§ Work order:
Would you output all the lines below precisely as they stand, leaving each picture out?

§ Items from a dataset:
——
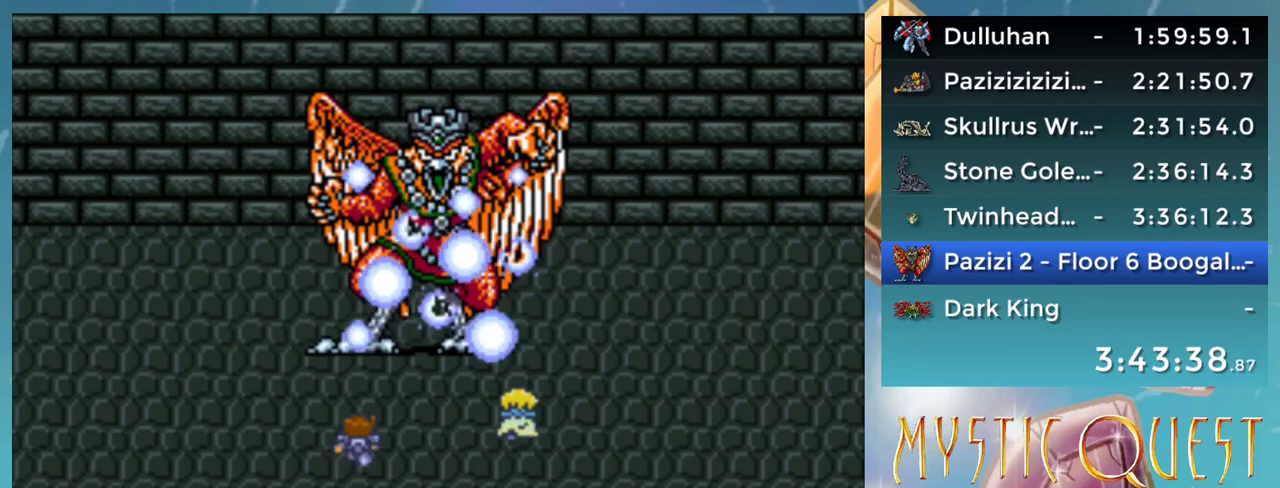
{"buttons": ["DPAD_DOWN", "DPAD_RIGHT"], "events": [[17, "B", "down"], [17, "DPAD_RIGHT", "down"], [67, "DPAD_RIGHT", "up"], [83, "A", "down"], [83, "DPAD_DOWN", "up"], [100, "B", "up"], [150, "A", "up"], [150, "DPAD_DOWN", "down"], [217, "A", "down"], [217, "B", "down"], [217, "DPAD_DOWN", "up"], [267, "B", "up"], [300, "A", "up"], [333, "DPAD_DOWN", "down"], [350, "B", "down"], [350, "DPAD_RIGHT", "down"], [383, "DPAD_DOWN", "up"], [400, "A", "down"], [400, "DPAD_RIGHT", "up"], [433, "B", "up"], [450, "A", "up"], [483, "DPAD_DOWN", "down"], [483, "DPAD_RIGHT", "down"]]}
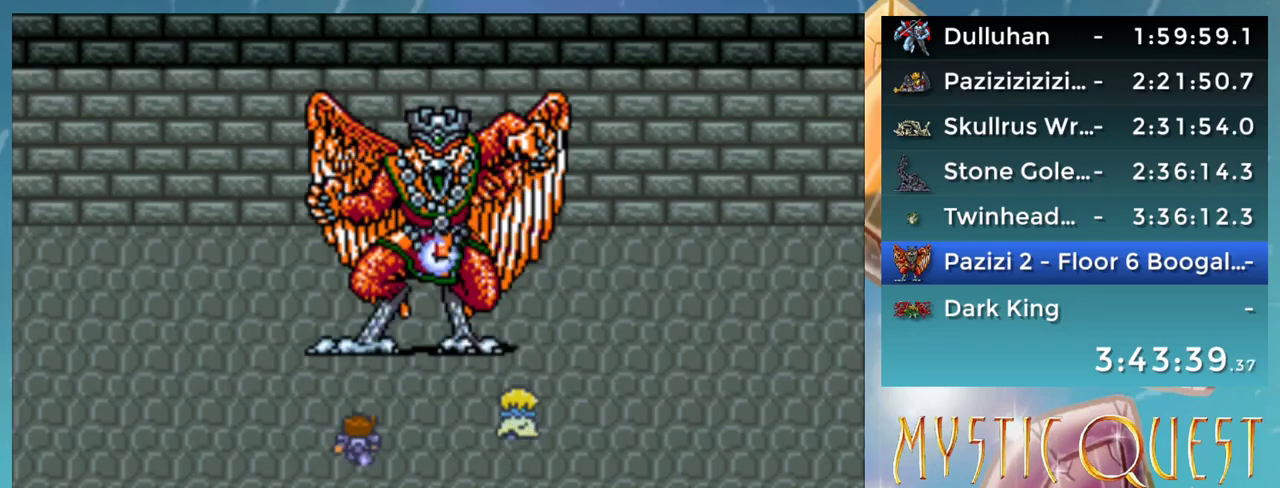
{"buttons": ["B", "DPAD_DOWN", "DPAD_RIGHT"], "events": [[17, "B", "down"], [50, "A", "down"], [50, "DPAD_DOWN", "up"], [67, "DPAD_RIGHT", "up"], [83, "B", "up"], [83, "DPAD_RIGHT", "down"], [117, "A", "up"], [133, "DPAD_RIGHT", "up"], [150, "DPAD_DOWN", "down"], [150, "DPAD_RIGHT", "down"], [183, "B", "down"], [217, "A", "down"], [217, "DPAD_DOWN", "up"], [217, "DPAD_RIGHT", "up"], [250, "B", "up"], [300, "A", "up"], [317, "B", "down"], [317, "DPAD_DOWN", "down"], [383, "DPAD_DOWN", "up"], [400, "A", "down"], [400, "B", "up"], [433, "A", "up"], [467, "DPAD_DOWN", "down"], [483, "B", "down"], [483, "DPAD_RIGHT", "down"]]}
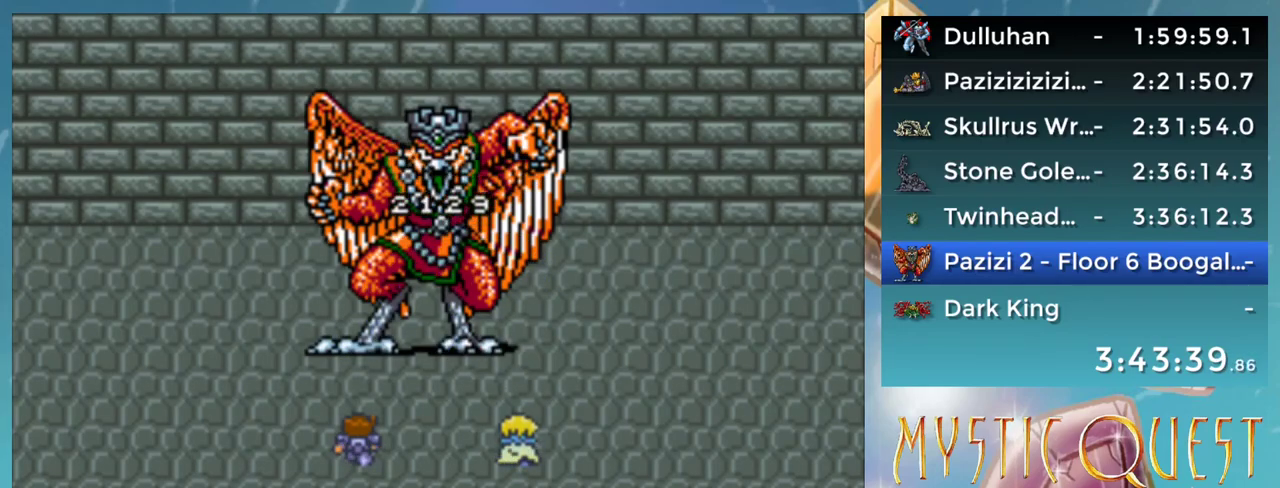
{"buttons": ["A", "B"], "events": [[33, "A", "down"], [33, "DPAD_DOWN", "up"], [50, "B", "up"], [67, "DPAD_RIGHT", "up"], [100, "A", "up"], [150, "B", "down"], [150, "DPAD_DOWN", "down"], [150, "DPAD_RIGHT", "down"], [183, "A", "down"], [183, "DPAD_DOWN", "up"], [183, "DPAD_RIGHT", "up"], [217, "B", "up"], [250, "A", "up"], [300, "B", "down"], [300, "DPAD_RIGHT", "down"], [350, "A", "down"], [367, "B", "up"], [367, "DPAD_RIGHT", "up"], [400, "A", "up"], [417, "DPAD_DOWN", "down"], [467, "B", "down"], [483, "A", "down"], [500, "DPAD_DOWN", "up"]]}
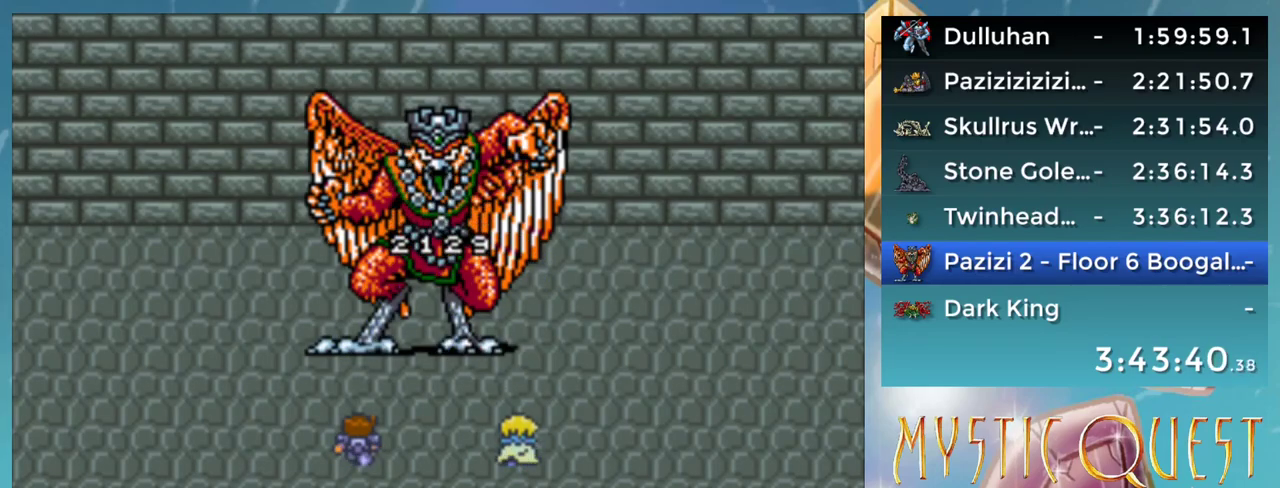
{"buttons": ["A", "B", "DPAD_DOWN"], "events": [[33, "A", "up"], [83, "DPAD_RIGHT", "down"], [100, "DPAD_DOWN", "down"], [133, "A", "down"], [133, "DPAD_DOWN", "up"], [150, "B", "up"], [167, "DPAD_RIGHT", "up"], [200, "A", "up"], [233, "B", "down"], [233, "DPAD_DOWN", "down"], [250, "DPAD_RIGHT", "down"], [267, "DPAD_RIGHT", "up"], [300, "A", "down"], [317, "B", "up"], [400, "B", "down"], [400, "DPAD_RIGHT", "down"], [450, "DPAD_RIGHT", "up"]]}
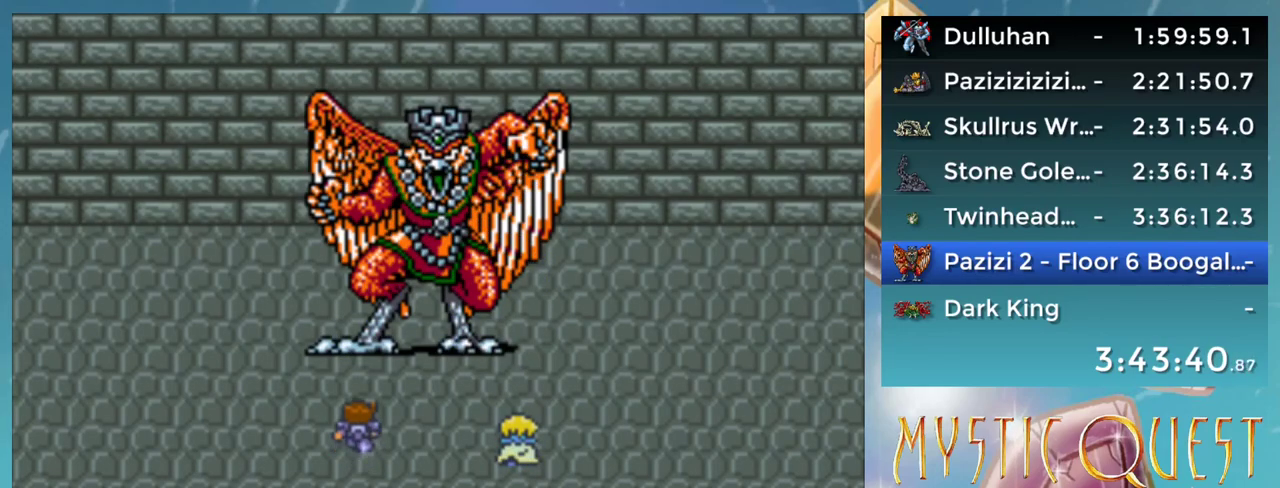
{"buttons": ["DPAD_RIGHT"], "events": [[117, "A", "up"], [250, "B", "up"], [250, "DPAD_RIGHT", "down"], [267, "A", "down"], [317, "A", "up"], [317, "B", "down"], [317, "DPAD_DOWN", "up"], [317, "DPAD_RIGHT", "up"], [400, "A", "down"], [400, "DPAD_DOWN", "down"], [417, "B", "up"], [417, "DPAD_RIGHT", "down"], [483, "A", "up"], [500, "DPAD_DOWN", "up"]]}
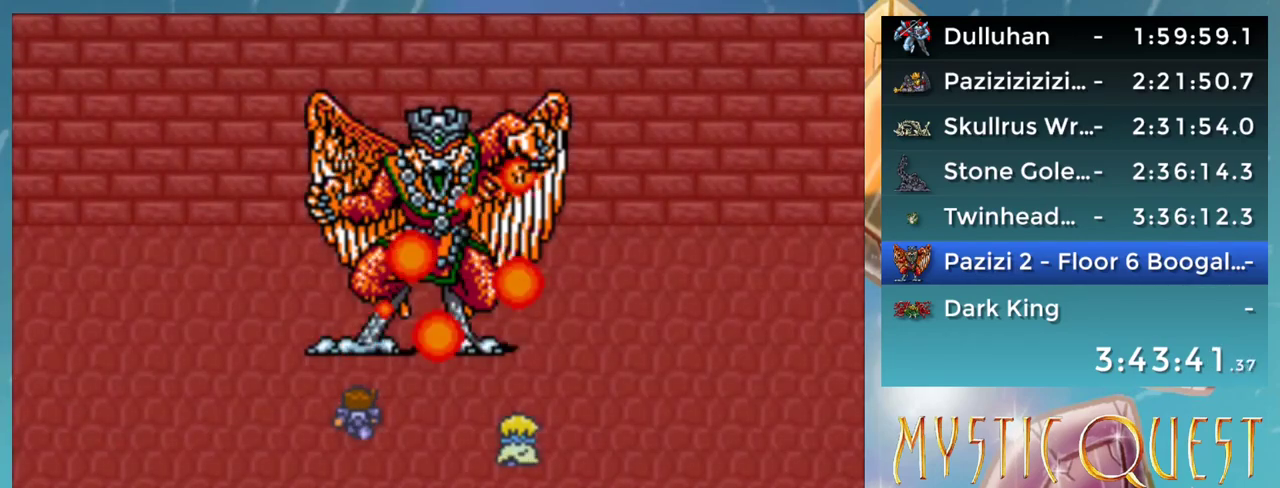
{"buttons": [], "events": [[33, "B", "down"], [33, "DPAD_RIGHT", "up"], [67, "DPAD_DOWN", "down"], [83, "A", "down"], [133, "B", "up"], [167, "A", "up"], [200, "B", "down"], [267, "A", "down"], [283, "DPAD_DOWN", "up"], [300, "B", "up"], [317, "A", "up"], [383, "B", "down"], [400, "DPAD_RIGHT", "down"], [417, "DPAD_DOWN", "down"], [433, "A", "down"], [433, "DPAD_DOWN", "up"], [433, "DPAD_RIGHT", "up"], [483, "A", "up"], [483, "B", "up"]]}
——
§ Response area:
{"buttons": ["DPAD_DOWN", "DPAD_RIGHT"], "events": [[17, "B", "down"], [17, "DPAD_RIGHT", "down"], [67, "DPAD_RIGHT", "up"], [83, "A", "down"], [83, "DPAD_DOWN", "up"], [100, "B", "up"], [150, "A", "up"], [150, "DPAD_DOWN", "down"], [217, "A", "down"], [217, "B", "down"], [217, "DPAD_DOWN", "up"], [267, "B", "up"], [300, "A", "up"], [333, "DPAD_DOWN", "down"], [350, "B", "down"], [350, "DPAD_RIGHT", "down"], [383, "DPAD_DOWN", "up"], [400, "A", "down"], [400, "DPAD_RIGHT", "up"], [433, "B", "up"], [450, "A", "up"], [483, "DPAD_DOWN", "down"], [483, "DPAD_RIGHT", "down"]]}
{"buttons": ["B", "DPAD_DOWN", "DPAD_RIGHT"], "events": [[17, "B", "down"], [50, "A", "down"], [50, "DPAD_DOWN", "up"], [67, "DPAD_RIGHT", "up"], [83, "B", "up"], [83, "DPAD_RIGHT", "down"], [117, "A", "up"], [133, "DPAD_RIGHT", "up"], [150, "DPAD_DOWN", "down"], [150, "DPAD_RIGHT", "down"], [183, "B", "down"], [217, "A", "down"], [217, "DPAD_DOWN", "up"], [217, "DPAD_RIGHT", "up"], [250, "B", "up"], [300, "A", "up"], [317, "B", "down"], [317, "DPAD_DOWN", "down"], [383, "DPAD_DOWN", "up"], [400, "A", "down"], [400, "B", "up"], [433, "A", "up"], [467, "DPAD_DOWN", "down"], [483, "B", "down"], [483, "DPAD_RIGHT", "down"]]}
{"buttons": ["A", "B"], "events": [[33, "A", "down"], [33, "DPAD_DOWN", "up"], [50, "B", "up"], [67, "DPAD_RIGHT", "up"], [100, "A", "up"], [150, "B", "down"], [150, "DPAD_DOWN", "down"], [150, "DPAD_RIGHT", "down"], [183, "A", "down"], [183, "DPAD_DOWN", "up"], [183, "DPAD_RIGHT", "up"], [217, "B", "up"], [250, "A", "up"], [300, "B", "down"], [300, "DPAD_RIGHT", "down"], [350, "A", "down"], [367, "B", "up"], [367, "DPAD_RIGHT", "up"], [400, "A", "up"], [417, "DPAD_DOWN", "down"], [467, "B", "down"], [483, "A", "down"], [500, "DPAD_DOWN", "up"]]}
{"buttons": ["A", "B", "DPAD_DOWN"], "events": [[33, "A", "up"], [83, "DPAD_RIGHT", "down"], [100, "DPAD_DOWN", "down"], [133, "A", "down"], [133, "DPAD_DOWN", "up"], [150, "B", "up"], [167, "DPAD_RIGHT", "up"], [200, "A", "up"], [233, "B", "down"], [233, "DPAD_DOWN", "down"], [250, "DPAD_RIGHT", "down"], [267, "DPAD_RIGHT", "up"], [300, "A", "down"], [317, "B", "up"], [400, "B", "down"], [400, "DPAD_RIGHT", "down"], [450, "DPAD_RIGHT", "up"]]}
{"buttons": ["DPAD_RIGHT"], "events": [[117, "A", "up"], [250, "B", "up"], [250, "DPAD_RIGHT", "down"], [267, "A", "down"], [317, "A", "up"], [317, "B", "down"], [317, "DPAD_DOWN", "up"], [317, "DPAD_RIGHT", "up"], [400, "A", "down"], [400, "DPAD_DOWN", "down"], [417, "B", "up"], [417, "DPAD_RIGHT", "down"], [483, "A", "up"], [500, "DPAD_DOWN", "up"]]}
{"buttons": [], "events": [[33, "B", "down"], [33, "DPAD_RIGHT", "up"], [67, "DPAD_DOWN", "down"], [83, "A", "down"], [133, "B", "up"], [167, "A", "up"], [200, "B", "down"], [267, "A", "down"], [283, "DPAD_DOWN", "up"], [300, "B", "up"], [317, "A", "up"], [383, "B", "down"], [400, "DPAD_RIGHT", "down"], [417, "DPAD_DOWN", "down"], [433, "A", "down"], [433, "DPAD_DOWN", "up"], [433, "DPAD_RIGHT", "up"], [483, "A", "up"], [483, "B", "up"]]}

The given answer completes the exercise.